Which of the lines below contain the string "linejoin"? Pull each one out of the data.

Data shown below:

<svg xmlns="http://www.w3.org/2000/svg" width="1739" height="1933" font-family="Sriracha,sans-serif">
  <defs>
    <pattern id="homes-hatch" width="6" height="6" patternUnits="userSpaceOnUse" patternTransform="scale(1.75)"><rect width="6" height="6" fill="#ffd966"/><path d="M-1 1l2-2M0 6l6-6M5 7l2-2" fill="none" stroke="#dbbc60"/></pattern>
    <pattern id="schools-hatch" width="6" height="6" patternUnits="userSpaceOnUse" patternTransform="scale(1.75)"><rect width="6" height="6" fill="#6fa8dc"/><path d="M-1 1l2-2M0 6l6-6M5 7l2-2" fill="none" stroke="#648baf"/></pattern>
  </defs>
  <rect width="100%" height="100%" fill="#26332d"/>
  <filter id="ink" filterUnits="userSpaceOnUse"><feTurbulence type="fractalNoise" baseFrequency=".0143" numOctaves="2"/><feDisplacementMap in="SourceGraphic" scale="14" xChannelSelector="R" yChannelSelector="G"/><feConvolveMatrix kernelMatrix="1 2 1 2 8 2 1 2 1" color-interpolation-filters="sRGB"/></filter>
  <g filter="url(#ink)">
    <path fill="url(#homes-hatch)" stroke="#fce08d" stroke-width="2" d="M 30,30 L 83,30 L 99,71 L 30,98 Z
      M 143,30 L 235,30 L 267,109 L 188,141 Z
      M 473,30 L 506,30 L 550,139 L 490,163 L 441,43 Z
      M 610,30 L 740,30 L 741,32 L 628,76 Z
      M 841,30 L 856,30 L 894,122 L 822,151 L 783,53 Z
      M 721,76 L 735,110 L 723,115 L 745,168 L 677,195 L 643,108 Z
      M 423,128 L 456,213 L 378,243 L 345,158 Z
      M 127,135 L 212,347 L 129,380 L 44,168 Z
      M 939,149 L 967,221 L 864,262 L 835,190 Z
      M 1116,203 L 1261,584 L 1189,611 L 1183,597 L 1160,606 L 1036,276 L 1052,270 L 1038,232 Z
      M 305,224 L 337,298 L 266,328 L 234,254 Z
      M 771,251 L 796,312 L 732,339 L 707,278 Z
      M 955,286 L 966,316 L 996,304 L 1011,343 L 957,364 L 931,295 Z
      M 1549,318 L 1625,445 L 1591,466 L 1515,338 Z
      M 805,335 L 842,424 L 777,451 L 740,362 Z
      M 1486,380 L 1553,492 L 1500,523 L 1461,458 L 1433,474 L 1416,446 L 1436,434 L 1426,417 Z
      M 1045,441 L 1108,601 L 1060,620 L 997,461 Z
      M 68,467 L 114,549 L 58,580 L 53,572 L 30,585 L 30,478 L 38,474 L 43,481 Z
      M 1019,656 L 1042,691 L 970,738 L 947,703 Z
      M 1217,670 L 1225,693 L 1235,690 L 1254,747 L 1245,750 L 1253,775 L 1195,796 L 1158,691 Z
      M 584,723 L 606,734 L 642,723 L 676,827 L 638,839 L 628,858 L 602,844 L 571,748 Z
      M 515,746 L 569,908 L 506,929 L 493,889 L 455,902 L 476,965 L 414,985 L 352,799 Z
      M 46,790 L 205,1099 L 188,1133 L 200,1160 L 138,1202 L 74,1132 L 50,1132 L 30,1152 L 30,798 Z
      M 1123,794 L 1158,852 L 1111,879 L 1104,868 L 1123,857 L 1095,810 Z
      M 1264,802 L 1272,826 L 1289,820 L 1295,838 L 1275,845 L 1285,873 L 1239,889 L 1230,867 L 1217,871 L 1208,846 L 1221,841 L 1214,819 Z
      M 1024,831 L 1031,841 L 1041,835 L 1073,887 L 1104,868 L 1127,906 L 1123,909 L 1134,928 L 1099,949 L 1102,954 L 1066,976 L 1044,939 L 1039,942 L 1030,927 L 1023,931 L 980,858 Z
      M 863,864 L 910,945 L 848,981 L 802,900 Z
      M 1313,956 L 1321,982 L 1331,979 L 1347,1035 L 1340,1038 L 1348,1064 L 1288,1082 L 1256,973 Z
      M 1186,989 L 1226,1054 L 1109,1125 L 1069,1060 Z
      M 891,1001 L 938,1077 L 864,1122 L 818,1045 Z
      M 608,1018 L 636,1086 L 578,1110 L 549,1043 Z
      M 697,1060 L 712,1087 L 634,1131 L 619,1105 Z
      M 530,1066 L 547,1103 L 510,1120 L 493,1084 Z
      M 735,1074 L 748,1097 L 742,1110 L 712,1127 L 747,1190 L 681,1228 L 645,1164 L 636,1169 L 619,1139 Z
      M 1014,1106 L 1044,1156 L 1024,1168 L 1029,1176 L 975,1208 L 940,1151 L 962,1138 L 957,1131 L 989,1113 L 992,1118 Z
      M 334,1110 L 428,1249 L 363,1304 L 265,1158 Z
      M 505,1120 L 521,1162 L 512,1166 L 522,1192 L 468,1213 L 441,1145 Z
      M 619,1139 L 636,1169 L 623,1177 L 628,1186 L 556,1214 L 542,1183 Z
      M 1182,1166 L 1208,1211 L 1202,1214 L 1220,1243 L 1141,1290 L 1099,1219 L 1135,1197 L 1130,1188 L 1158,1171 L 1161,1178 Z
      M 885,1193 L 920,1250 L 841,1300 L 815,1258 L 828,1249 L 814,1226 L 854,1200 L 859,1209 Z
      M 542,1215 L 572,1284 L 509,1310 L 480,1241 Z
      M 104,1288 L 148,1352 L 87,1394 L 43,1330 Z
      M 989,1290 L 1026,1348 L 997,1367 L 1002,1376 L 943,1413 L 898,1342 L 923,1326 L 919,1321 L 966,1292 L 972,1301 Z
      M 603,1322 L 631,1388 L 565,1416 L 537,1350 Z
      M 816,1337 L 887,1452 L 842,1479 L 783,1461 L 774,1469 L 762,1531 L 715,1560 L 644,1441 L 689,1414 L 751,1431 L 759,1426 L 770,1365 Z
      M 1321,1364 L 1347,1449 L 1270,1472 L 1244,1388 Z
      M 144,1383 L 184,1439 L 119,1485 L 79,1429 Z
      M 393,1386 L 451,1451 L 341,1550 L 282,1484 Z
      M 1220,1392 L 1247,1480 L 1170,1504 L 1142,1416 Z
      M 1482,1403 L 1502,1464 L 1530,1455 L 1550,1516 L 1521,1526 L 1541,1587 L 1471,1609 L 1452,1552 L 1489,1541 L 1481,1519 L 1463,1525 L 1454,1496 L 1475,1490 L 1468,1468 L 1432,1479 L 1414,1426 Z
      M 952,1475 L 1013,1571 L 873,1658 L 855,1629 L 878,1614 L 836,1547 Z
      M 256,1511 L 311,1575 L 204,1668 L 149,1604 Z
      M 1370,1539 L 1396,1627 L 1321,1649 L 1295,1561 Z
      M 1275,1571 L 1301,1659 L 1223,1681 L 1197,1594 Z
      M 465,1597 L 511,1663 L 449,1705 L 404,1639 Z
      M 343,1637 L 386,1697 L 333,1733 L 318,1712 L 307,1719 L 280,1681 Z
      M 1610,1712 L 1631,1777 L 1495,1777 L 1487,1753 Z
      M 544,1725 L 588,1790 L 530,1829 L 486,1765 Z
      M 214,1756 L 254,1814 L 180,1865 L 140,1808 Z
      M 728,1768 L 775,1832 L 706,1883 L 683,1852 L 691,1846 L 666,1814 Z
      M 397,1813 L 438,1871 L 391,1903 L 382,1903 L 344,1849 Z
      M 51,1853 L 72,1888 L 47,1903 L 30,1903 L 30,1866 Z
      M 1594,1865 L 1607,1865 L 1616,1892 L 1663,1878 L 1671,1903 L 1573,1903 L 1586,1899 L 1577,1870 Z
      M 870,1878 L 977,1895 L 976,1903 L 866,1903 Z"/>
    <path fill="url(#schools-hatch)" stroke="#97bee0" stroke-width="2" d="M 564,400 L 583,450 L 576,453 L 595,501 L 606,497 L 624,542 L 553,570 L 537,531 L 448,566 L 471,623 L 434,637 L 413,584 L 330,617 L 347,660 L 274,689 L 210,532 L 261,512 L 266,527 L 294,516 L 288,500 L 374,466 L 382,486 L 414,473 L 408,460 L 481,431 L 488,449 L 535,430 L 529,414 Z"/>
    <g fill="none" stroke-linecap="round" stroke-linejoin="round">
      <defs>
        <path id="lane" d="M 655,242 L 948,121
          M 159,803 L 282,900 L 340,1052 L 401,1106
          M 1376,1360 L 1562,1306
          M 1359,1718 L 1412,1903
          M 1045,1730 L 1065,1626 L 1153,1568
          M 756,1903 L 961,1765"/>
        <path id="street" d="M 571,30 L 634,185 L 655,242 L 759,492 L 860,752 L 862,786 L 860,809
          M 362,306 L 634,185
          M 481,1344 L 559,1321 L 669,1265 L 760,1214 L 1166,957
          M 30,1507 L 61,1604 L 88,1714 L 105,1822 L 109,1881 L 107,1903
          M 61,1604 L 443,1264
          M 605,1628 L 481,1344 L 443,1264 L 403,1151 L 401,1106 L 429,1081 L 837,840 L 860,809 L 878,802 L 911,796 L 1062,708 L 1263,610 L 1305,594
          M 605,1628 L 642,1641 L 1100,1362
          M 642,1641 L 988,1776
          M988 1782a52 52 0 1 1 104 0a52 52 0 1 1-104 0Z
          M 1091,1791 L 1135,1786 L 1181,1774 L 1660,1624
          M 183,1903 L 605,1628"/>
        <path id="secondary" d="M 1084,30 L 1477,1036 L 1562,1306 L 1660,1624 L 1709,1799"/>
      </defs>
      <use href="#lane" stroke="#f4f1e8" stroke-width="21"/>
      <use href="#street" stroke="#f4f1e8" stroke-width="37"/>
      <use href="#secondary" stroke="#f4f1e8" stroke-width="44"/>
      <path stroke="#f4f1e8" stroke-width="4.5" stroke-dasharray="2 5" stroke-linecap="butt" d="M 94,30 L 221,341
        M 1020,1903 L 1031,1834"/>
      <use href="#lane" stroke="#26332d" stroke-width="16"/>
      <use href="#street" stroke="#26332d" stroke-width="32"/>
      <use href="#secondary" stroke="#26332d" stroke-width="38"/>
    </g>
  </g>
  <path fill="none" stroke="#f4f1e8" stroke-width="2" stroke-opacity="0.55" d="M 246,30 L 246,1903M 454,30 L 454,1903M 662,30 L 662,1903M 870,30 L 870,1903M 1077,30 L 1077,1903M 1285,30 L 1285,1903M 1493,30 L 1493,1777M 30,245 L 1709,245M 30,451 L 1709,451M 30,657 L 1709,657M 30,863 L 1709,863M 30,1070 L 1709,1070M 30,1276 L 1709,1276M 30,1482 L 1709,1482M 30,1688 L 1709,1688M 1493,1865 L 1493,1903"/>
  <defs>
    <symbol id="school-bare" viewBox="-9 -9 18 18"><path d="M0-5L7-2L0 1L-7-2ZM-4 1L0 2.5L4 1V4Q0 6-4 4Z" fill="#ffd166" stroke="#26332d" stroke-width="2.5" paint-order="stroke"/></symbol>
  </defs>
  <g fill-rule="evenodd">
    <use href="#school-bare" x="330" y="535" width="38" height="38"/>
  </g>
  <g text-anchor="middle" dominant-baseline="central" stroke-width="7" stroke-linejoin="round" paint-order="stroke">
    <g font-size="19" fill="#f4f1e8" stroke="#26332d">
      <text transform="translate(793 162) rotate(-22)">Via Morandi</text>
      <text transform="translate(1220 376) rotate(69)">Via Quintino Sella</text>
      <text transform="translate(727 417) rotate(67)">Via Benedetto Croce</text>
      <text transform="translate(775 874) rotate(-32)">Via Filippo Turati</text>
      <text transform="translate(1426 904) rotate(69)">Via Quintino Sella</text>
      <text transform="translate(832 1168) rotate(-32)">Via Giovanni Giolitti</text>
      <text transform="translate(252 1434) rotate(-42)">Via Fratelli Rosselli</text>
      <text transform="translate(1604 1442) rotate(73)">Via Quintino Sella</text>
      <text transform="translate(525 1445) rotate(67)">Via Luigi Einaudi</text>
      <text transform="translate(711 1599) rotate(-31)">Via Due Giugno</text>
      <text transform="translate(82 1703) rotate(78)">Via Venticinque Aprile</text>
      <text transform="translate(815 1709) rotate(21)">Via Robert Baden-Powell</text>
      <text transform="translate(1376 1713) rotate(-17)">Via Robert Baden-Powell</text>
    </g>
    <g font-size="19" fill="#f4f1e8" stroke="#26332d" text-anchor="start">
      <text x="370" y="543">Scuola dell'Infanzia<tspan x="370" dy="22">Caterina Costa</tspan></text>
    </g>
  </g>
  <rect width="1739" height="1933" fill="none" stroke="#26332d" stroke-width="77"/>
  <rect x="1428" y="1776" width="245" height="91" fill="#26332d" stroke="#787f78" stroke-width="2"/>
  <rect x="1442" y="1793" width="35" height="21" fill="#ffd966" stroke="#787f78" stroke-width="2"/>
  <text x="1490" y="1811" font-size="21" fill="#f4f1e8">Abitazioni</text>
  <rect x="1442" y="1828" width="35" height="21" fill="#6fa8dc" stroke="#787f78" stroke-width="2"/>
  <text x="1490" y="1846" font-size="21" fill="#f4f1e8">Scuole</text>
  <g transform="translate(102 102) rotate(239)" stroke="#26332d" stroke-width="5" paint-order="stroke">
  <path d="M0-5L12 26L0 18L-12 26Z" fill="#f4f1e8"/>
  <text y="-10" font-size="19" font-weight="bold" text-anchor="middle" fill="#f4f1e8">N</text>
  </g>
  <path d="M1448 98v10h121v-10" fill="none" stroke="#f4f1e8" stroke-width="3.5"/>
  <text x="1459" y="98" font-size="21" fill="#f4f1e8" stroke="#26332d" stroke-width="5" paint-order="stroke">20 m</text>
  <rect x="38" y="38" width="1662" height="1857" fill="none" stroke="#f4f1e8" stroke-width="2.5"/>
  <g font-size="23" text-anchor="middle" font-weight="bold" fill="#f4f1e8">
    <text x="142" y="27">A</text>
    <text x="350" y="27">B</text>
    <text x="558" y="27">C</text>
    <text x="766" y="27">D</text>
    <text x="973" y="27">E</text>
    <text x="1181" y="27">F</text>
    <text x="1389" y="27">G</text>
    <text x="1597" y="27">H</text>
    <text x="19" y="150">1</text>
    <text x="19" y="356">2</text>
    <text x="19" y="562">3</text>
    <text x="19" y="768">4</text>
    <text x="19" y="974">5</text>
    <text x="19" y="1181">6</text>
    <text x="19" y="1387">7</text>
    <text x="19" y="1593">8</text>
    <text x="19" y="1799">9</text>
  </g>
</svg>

End of Data shown.

#### Problem solution
    <g fill="none" stroke-linecap="round" stroke-linejoin="round">
  <g text-anchor="middle" dominant-baseline="central" stroke-width="7" stroke-linejoin="round" paint-order="stroke">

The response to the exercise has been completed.